Supercool Pedals brought their signature playful branding with the Willy Wonka — a highly dynamic drive pedal featuring smooth, bright tone that brings out the best in your guitar. The packaging alone makes it worth grabbing.
Warm Audio's C1 clone made an appearance, and Scott pulled it from his drawer after avoiding it for years. The original analog chorus hasn't lost its magic — it's still the signature vibrato sound behind countless Spoon records.
The Multi-Effects Era
Wampler's Catacombs represents a new wave of multi-effects design: true stereo with reverb and delay in one compact unit. It's not a full multi-effect but focuses on those two elements with surprising depth.
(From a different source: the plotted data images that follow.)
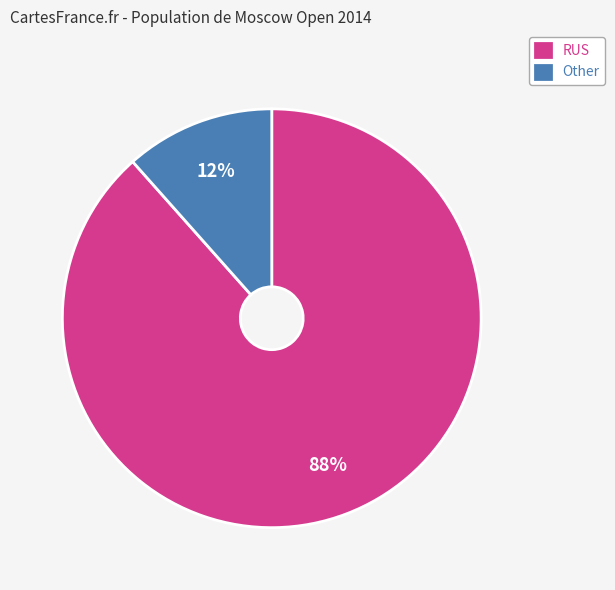

Does any single category account for the majority?

Yes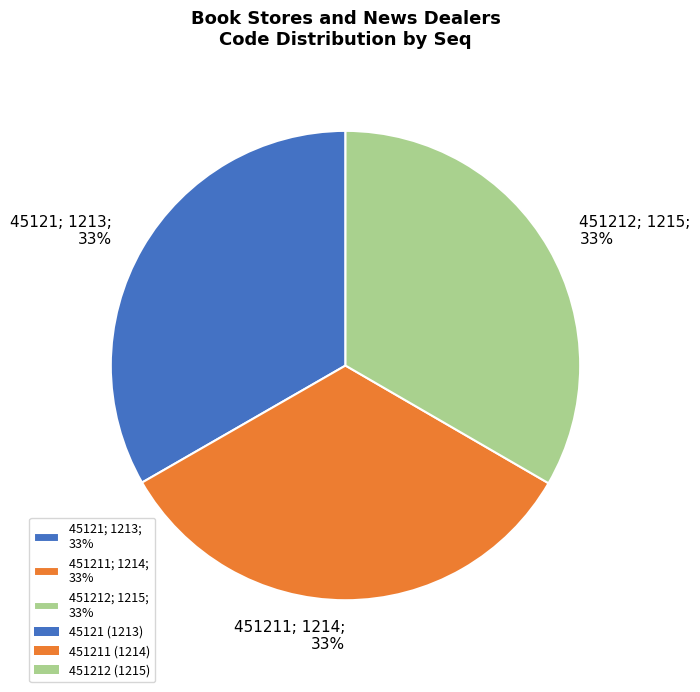

What is the ratio of the value at 45121; 1213; 33% to the value at 451212; 1215; 33%?

1.0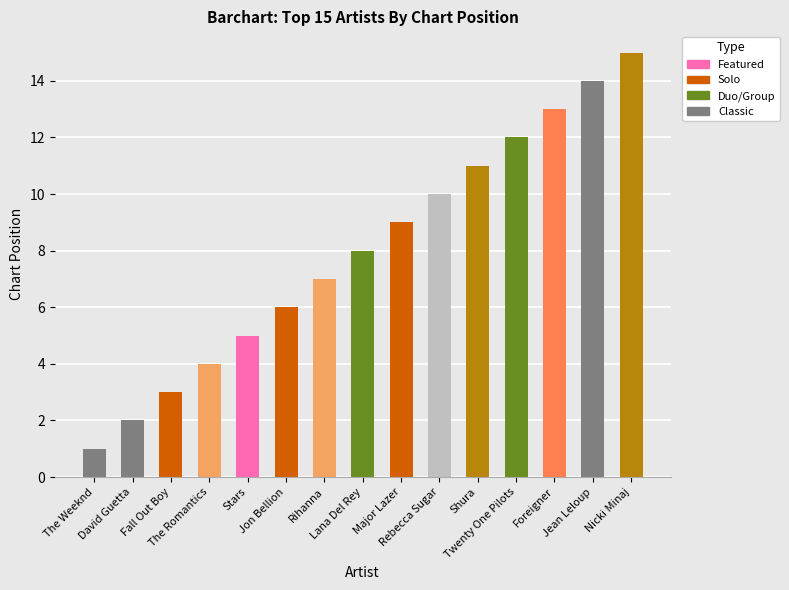

What position from the right is Rihanna?

9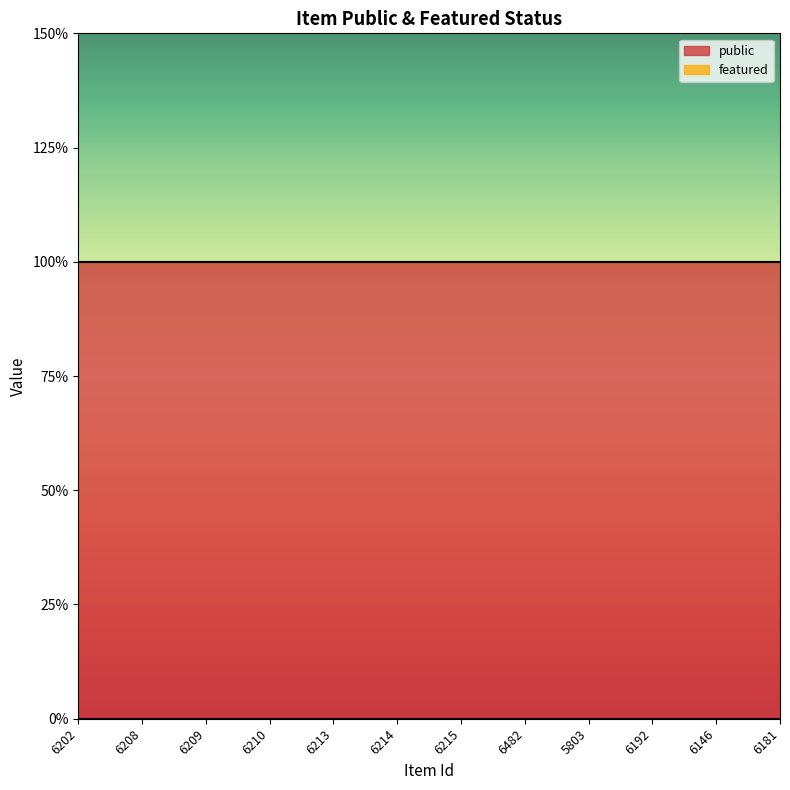

True or false: public has more than 2 points higher than both neighbors.

False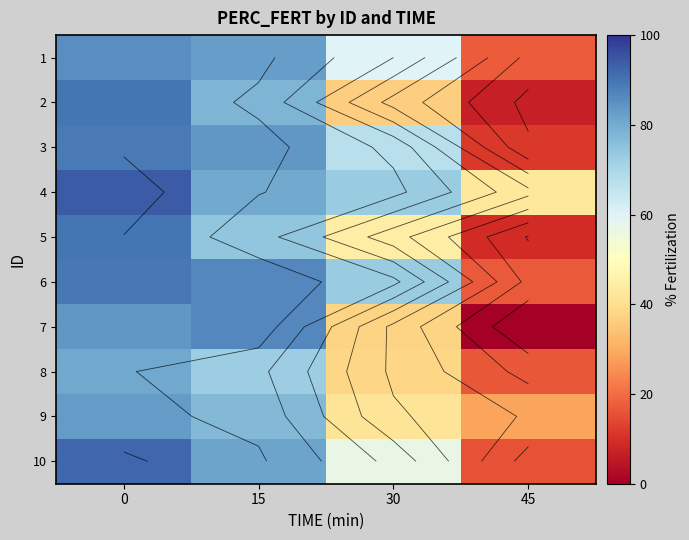

Where is 1 nearest to the value 51?

30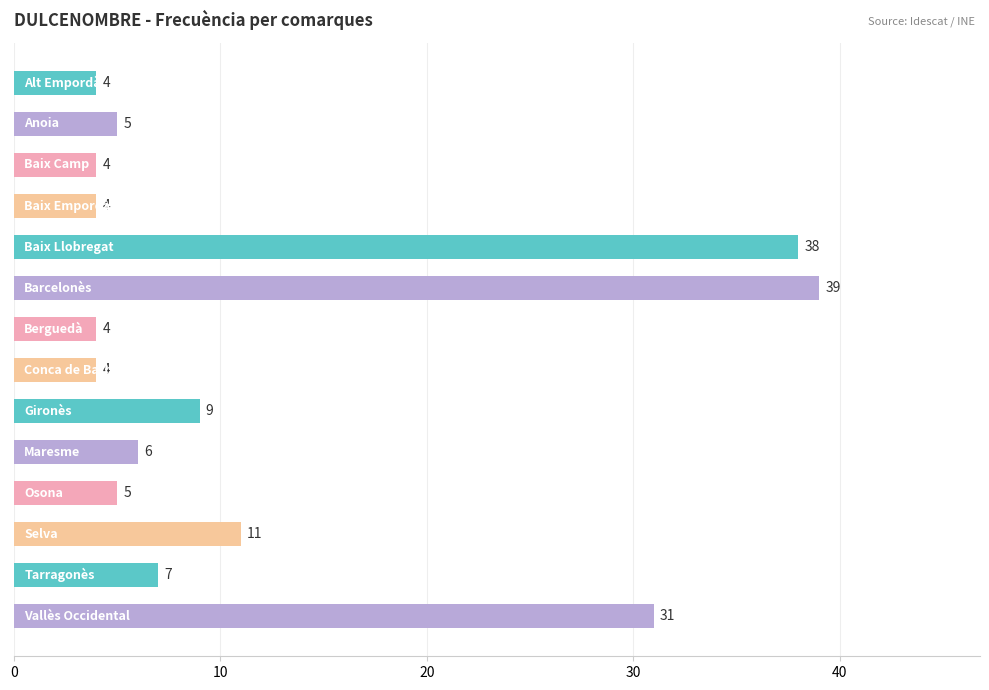

What is the difference between the maximum and minimum values?

35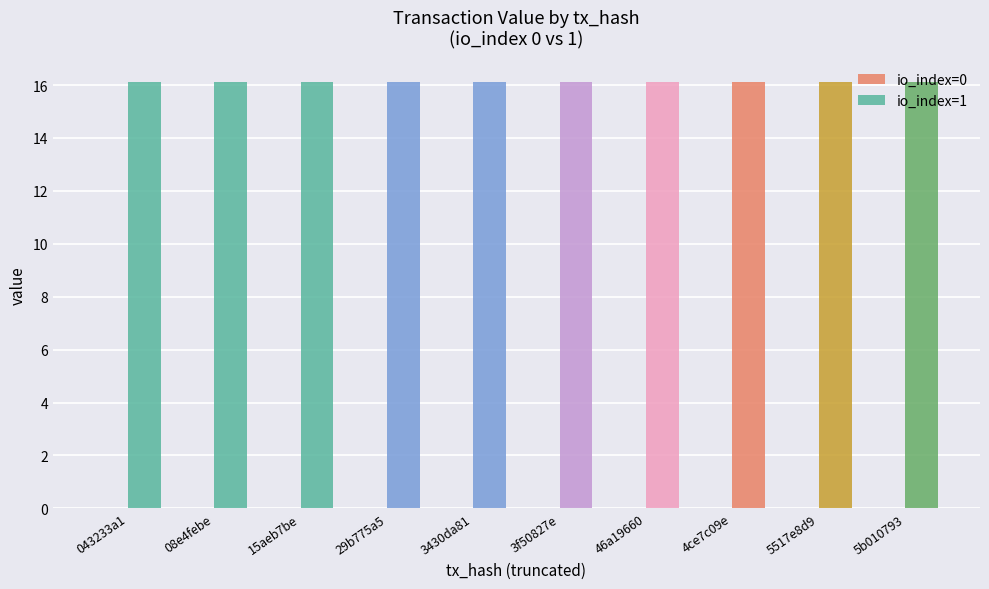

At 15aeb7be, list the series in order from largest to smallest.

io_index=1, io_index=0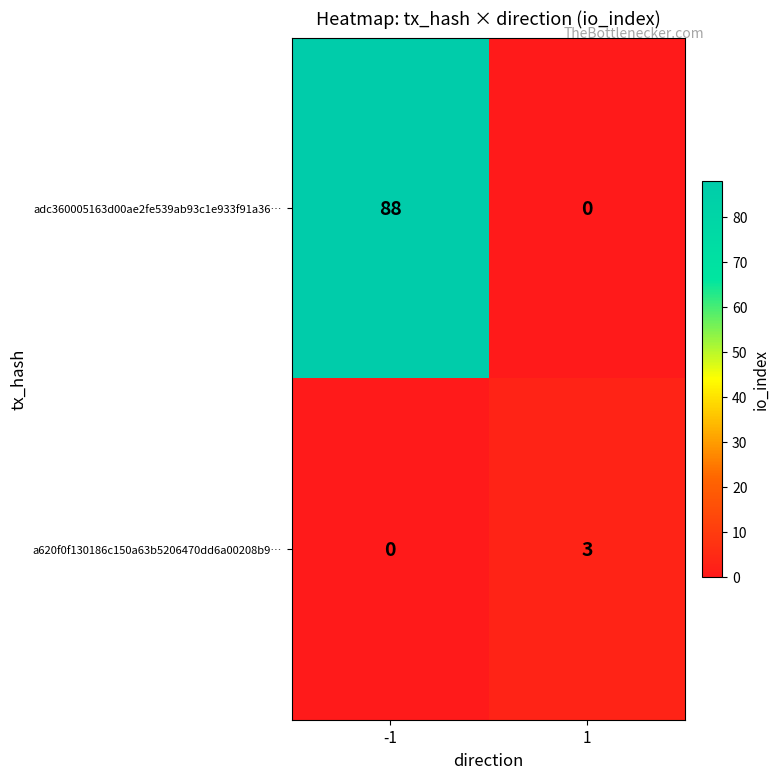

How many values in adc360005163d00ae2fe539ab93c1e933f91a36… are above zero?

1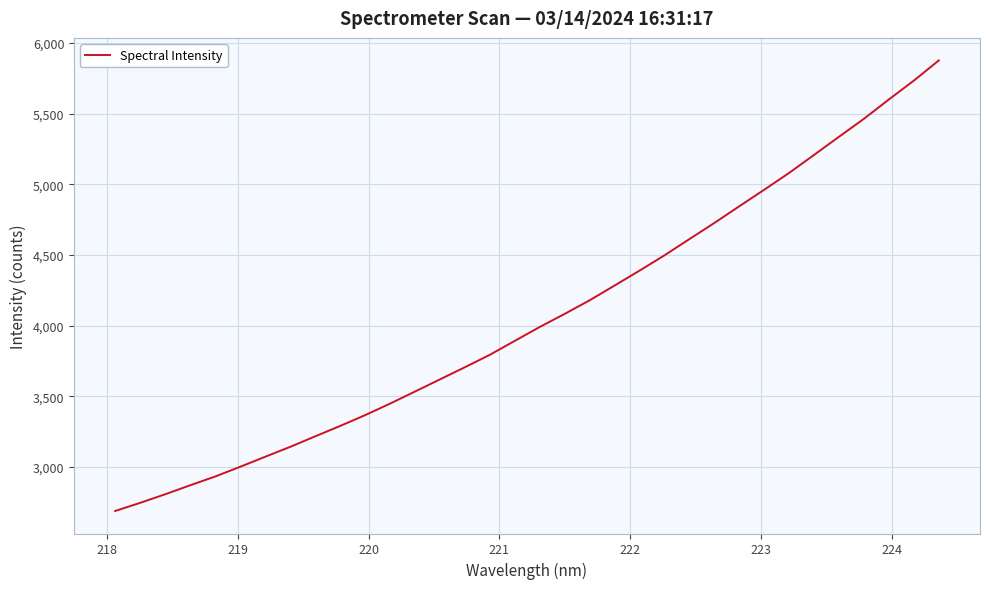

Is this an area chart (filled region under the line)?

No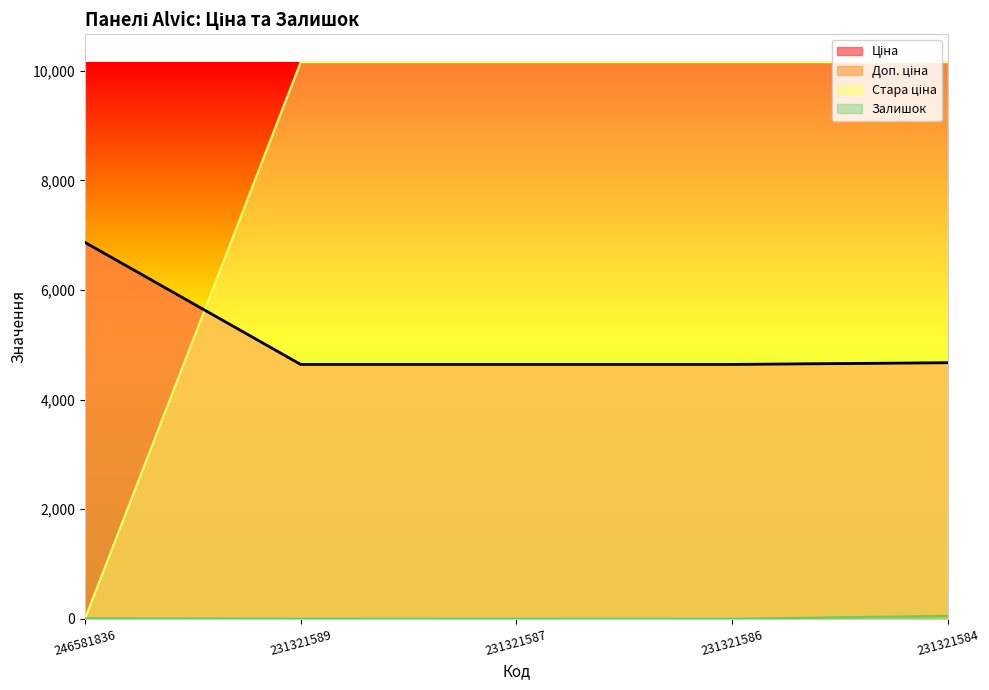

Read the Залишок value at 231321587.

2.0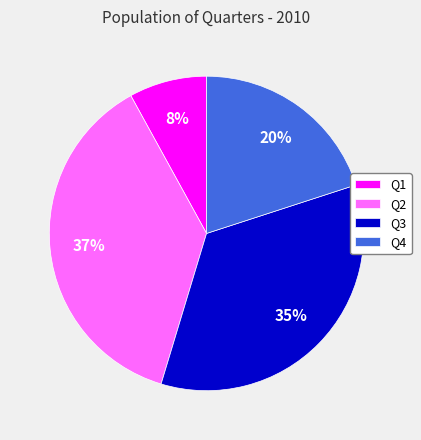

Which has a higher value, Q1 or Q2?

Q2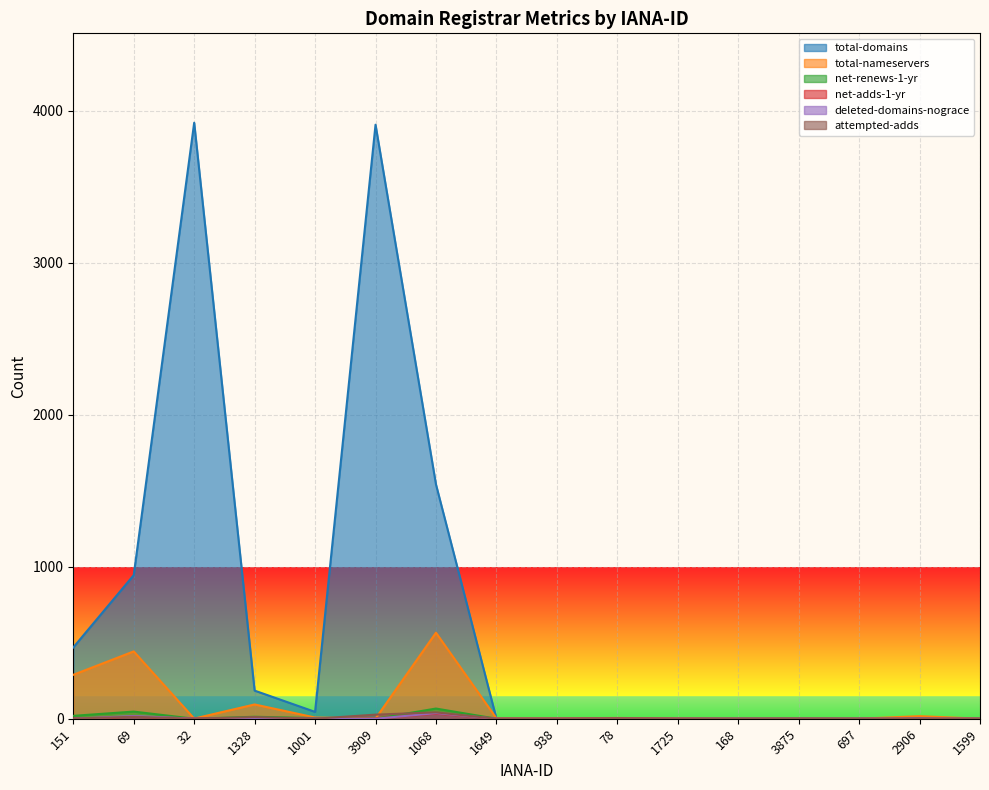

Rank the series by their maximum value, from highest to lowest.

total-domains, total-nameservers, net-renews-1-yr, attempted-adds, deleted-domains-nograce, net-adds-1-yr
The digital pedals from Wampler are insanely powerful while remaining small enough to avoid accidental foot damage.
Walrus Audio showed their new Silt pedal — a chunky, thick, heavy tone machine that Scott describes as "versatile" ironically: it's not versatile at all, and that's its strongest point. The Contour switch adds aggressive tonal character.
The Weird Ones
Danelectro delivered the Spring King Jr, which literally contains an actual spring reverb tank inside. It's enormous — too big for a standard pedalboard setup — but the spring sound is genuine. Scott called it "the cleanest 250 I've almost ever played."
Behringer's Rockman came up, originally invented by guitarist from Boston. It's an all-in-one effects processor from the 80s that recreates that iconic Boston guitar tone.
The most unusual enclosure of the year went to Danelectro's Cicada — a pedal so small the adapter is bigger than the effect itself.
The Fuzz Frontier
A standout moment involved the Tone Bender with germanium transistors adding midrange presence. At sixty dollars, it's radically accessible compared to similar circuits.
The Octave pedal from JHS (the one Scott won't fully explain yet) represents what he calls "the craziest octave pedal ever made." It handles every octave configuration, envelope, and panning option imaginable — truly nuts according to Scott.
Bottom Line
This tour through sixteen pedals reveals something important: the pedal world has never been more creative or more diverse. The days of boring, serious black-levered stompers are gone. Brands like Supercool and Danelectro are actively resisting that aesthetic while delivering seriously good tones. The biggest vulnerability? Some of these are prototypes not yet ready for production — but the anticipation itself signals where guitar innovation is heading.